Le Baskin Robbins. The US chain of specialty ice cream shoppes is famed for its breadth of flavors. With the big four-box Métronome set as deep as it is wide—the main chassis have three flat footers, the power supplies soft-nosed variants—one gets two main modes, three format choices, six filter options and sundry upsampling. There's transistors or tubes selectable by touching the tube symbol on the DAC's screen. There's native PCM, CD resampled up to 24/384, native DSD, SACD resampled to 256, CD resampled to DSD64 or DSD128. DSD256 only works on physical SACD. "Our electronics can't manage resampling from 44.1kHz to 11.2MHz which I feel would be 'too much' anyway" explained JM. Then there are sharp, slow and super-slow roll-off filters, short-delay sharp/slow and low-dispersion slow. On the DAC, one can defeat unused inputs, on the transport the resampler option. There's a separate command to access the desired layer of dual-layer discs.

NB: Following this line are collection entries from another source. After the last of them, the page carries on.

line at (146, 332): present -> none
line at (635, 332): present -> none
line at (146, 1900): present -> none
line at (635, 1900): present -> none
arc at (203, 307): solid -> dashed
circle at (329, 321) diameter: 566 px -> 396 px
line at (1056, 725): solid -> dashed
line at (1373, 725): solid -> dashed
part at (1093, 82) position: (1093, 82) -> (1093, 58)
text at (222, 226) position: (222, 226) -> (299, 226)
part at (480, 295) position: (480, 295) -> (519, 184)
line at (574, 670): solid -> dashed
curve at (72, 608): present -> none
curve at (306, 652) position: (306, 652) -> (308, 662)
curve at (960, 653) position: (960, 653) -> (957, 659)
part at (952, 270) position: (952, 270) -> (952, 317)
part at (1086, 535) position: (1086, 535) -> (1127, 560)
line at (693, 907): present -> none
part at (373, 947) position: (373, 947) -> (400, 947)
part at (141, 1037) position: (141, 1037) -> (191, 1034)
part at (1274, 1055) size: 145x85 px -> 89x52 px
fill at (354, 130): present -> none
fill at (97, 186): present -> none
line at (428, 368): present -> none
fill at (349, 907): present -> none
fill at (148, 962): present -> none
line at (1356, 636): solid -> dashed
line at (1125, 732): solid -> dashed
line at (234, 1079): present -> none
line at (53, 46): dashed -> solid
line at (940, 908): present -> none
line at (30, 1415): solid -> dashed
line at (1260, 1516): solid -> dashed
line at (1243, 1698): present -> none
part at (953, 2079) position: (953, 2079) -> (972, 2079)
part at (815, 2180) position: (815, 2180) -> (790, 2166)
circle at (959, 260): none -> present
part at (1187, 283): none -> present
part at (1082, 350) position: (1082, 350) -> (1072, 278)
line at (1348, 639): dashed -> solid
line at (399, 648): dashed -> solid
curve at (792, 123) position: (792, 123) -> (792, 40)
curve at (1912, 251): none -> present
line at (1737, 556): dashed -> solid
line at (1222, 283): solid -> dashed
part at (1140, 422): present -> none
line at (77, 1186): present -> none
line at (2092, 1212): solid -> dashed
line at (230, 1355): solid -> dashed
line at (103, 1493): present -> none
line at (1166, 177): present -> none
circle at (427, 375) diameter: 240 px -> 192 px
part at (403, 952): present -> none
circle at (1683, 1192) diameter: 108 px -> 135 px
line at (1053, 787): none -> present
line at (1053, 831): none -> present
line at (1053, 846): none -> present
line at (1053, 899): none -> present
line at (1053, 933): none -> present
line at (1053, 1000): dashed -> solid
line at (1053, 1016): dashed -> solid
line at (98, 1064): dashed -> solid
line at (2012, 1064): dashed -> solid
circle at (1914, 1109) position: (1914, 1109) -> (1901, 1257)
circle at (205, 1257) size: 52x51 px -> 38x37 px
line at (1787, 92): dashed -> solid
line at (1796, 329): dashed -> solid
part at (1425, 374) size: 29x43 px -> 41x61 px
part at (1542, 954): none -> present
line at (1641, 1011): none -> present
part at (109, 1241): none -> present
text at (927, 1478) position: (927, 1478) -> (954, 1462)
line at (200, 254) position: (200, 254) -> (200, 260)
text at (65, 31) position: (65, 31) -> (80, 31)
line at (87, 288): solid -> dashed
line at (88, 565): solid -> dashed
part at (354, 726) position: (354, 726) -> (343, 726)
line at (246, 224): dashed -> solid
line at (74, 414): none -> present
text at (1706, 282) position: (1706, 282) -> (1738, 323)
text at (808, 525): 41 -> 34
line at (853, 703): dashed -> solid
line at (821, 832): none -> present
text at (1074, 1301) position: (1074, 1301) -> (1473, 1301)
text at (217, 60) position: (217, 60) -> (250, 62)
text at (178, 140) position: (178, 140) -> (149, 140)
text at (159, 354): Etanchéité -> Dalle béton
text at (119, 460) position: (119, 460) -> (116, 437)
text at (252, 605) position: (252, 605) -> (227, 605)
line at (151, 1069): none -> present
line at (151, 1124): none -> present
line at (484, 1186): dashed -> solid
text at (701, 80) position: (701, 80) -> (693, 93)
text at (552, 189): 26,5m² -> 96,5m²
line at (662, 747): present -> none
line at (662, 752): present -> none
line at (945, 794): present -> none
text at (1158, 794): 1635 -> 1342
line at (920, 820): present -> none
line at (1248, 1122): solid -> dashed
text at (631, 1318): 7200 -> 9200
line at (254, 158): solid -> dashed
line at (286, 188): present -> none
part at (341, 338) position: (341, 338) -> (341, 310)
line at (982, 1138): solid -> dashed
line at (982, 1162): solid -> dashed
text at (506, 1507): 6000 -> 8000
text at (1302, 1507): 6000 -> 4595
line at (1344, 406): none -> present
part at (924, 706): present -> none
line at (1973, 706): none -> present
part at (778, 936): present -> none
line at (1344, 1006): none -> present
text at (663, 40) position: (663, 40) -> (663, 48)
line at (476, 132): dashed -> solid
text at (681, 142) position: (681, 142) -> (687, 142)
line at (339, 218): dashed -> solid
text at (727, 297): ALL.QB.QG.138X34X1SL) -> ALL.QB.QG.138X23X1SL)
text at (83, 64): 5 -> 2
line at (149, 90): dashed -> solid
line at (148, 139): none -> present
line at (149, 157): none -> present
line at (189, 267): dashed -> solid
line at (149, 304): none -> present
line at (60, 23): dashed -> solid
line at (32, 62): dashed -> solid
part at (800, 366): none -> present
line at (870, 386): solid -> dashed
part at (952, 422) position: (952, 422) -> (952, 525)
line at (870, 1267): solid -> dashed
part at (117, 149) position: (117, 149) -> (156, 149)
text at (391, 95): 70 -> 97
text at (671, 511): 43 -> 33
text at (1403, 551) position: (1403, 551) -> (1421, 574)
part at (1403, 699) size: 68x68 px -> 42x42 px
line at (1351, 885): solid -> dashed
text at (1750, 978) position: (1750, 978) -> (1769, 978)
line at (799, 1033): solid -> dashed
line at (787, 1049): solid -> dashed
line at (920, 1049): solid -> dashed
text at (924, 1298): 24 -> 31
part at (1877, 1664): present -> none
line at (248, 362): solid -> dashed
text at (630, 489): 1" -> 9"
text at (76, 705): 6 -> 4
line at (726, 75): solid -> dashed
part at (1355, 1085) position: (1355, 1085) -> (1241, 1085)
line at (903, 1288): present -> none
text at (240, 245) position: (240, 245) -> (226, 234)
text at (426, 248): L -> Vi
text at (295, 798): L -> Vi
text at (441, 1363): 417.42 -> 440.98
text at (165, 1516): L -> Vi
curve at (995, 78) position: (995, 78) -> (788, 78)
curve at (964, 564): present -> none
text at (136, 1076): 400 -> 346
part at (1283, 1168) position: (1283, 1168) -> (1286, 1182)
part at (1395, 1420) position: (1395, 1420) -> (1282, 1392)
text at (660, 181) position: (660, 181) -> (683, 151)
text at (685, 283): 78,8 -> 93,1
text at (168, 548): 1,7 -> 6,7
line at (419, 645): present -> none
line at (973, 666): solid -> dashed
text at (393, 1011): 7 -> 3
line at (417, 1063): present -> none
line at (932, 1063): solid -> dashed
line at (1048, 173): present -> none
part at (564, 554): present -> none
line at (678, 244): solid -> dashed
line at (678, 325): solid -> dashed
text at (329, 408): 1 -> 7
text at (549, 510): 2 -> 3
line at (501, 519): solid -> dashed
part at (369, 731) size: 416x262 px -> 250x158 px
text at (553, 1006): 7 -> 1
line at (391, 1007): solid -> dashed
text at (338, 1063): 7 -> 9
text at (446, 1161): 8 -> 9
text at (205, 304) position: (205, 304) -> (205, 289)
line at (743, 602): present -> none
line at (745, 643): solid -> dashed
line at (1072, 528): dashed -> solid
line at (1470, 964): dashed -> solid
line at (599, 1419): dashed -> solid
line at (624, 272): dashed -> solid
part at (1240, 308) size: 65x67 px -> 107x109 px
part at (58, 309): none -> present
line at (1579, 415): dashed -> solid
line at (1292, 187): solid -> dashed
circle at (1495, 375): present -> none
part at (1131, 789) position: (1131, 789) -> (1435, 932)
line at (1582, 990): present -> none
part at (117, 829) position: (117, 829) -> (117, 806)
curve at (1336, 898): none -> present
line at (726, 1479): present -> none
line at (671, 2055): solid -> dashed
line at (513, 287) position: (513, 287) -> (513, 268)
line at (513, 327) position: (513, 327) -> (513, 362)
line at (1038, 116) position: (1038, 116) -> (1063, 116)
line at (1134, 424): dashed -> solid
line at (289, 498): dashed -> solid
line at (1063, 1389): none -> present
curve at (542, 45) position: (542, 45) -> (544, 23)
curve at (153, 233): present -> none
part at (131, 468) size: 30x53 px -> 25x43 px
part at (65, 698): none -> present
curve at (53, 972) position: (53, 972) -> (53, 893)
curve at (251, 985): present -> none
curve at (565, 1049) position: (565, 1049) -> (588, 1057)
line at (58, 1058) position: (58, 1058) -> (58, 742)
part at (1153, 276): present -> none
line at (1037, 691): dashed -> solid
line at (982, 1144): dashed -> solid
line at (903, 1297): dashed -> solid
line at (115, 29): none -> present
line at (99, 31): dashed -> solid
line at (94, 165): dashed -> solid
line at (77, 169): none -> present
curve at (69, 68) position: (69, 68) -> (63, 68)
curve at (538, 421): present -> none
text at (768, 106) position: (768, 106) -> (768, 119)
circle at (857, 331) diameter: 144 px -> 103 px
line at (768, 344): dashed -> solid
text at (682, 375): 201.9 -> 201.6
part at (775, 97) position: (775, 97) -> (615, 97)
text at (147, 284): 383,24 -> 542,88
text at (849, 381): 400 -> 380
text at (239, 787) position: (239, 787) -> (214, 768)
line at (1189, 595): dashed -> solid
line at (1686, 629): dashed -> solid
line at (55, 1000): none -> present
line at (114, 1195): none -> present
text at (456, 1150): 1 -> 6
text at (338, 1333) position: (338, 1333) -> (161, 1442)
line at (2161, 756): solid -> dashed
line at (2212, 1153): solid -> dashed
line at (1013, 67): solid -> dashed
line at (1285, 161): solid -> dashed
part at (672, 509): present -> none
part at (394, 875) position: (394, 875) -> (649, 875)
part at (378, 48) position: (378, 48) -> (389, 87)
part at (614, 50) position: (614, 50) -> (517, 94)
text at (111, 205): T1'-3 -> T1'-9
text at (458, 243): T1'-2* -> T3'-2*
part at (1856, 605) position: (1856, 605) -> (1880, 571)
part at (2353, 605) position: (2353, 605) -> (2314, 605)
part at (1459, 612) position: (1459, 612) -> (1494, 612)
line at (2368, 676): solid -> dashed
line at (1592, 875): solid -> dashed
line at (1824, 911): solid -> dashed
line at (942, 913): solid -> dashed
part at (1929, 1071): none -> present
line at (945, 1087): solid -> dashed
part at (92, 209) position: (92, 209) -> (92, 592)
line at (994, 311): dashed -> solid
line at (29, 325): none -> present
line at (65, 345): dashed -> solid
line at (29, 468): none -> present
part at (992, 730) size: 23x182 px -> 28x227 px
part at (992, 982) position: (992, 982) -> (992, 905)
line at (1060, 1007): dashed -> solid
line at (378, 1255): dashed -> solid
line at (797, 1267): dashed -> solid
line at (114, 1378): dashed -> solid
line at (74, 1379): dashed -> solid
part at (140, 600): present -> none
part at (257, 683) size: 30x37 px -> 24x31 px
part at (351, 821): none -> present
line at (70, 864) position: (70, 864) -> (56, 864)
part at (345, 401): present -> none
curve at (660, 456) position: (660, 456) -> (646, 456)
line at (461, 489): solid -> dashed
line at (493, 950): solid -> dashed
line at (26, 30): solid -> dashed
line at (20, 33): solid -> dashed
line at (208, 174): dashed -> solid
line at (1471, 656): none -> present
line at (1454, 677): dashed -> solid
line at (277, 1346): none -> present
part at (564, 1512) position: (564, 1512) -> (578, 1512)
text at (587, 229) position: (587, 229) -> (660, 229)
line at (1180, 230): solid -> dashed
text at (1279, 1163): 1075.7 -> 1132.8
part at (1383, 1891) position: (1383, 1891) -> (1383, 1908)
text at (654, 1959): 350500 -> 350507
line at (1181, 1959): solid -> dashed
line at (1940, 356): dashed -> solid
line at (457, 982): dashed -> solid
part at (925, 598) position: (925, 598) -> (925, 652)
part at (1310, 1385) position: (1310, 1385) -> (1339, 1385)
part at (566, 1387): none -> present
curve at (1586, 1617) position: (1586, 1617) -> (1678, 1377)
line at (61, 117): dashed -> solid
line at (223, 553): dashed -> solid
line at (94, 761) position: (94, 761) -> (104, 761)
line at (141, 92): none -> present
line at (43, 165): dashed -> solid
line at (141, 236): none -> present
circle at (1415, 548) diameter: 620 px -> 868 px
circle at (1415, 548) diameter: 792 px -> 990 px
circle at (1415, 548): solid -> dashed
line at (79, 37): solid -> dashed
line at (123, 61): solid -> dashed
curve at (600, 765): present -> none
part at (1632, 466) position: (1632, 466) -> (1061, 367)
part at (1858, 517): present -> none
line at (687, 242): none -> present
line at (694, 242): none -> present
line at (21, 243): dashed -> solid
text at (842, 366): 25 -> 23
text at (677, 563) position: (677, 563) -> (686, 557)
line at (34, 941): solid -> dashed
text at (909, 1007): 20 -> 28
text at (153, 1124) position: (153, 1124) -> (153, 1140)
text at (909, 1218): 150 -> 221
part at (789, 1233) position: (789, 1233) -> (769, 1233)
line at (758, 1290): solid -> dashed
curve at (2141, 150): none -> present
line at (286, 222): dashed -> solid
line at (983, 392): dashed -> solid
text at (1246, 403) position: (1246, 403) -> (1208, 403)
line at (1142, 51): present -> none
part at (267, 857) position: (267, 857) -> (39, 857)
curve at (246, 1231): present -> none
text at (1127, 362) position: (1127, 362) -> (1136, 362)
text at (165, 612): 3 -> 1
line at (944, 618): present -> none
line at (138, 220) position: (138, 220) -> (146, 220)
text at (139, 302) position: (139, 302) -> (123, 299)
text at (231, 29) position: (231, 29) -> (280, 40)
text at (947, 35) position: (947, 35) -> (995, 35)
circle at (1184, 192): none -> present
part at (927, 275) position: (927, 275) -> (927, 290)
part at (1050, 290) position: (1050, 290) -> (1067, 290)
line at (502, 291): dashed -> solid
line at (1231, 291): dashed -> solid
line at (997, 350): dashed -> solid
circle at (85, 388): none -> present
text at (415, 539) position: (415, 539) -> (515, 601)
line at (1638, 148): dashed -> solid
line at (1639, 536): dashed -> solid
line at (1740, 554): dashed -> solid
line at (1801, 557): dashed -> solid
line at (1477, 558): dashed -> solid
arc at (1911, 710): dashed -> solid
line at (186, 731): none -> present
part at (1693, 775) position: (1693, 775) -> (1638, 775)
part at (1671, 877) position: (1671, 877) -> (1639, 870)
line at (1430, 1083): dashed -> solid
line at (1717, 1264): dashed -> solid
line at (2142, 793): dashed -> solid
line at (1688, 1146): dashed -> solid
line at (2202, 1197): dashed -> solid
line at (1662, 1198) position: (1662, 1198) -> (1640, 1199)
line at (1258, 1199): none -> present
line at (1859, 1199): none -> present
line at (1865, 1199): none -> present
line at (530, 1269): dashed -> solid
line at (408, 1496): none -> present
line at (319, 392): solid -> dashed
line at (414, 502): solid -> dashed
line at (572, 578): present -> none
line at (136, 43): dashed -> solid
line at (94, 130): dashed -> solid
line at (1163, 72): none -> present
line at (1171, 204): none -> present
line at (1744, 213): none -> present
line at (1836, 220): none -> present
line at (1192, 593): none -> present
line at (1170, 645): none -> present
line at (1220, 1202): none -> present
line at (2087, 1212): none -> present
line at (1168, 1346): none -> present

To make room for this quad stack, our Denafrips Terminator DAC had to leave the rack as did the Vinnie Rossi L2 Signature preamp which relocated to inbetween the amplifiers.
CD resampled to DSD128 then output via I²S over a top-line Audioquest HDMI cable with active dielectric battery bias.

The displays on both can be set to dark/light background with an extensive color palette and various dim modes including black-out. The DAC display even has two background motives aside from flat. With their thick U-shaped covers, case construction is solid but not of the fat-panel type à la Pass Labs preamp or our Kinki Studio and Denafrips kit. To push material excess further is for the pure Kalista models. The long narrow hard-plastic remote in black can be set to operate an amplifier to include volume up/down. Set to CD instead, it answers to direct track access, repeat modes, mute, next/last, fast forward/back, play, pause and stop commands. Two AAA batteries power it.

To feel the digital pulse of this imposing French metronome, the rest of the signal path became our L2 linestage with either Western Electric VT52 direct-heated power triodes or set to tube bypass. That fed 200-watt LinnenberG Liszt mono amps with lateral Exicon Mosfets which drove Børresen Acoustics 02 loudspeakers, all power delivery by Vibex, all cabling by South Korea's Allnic except for the Audioquest HDMI. Gain of the c|AQWO was set to 1.4V.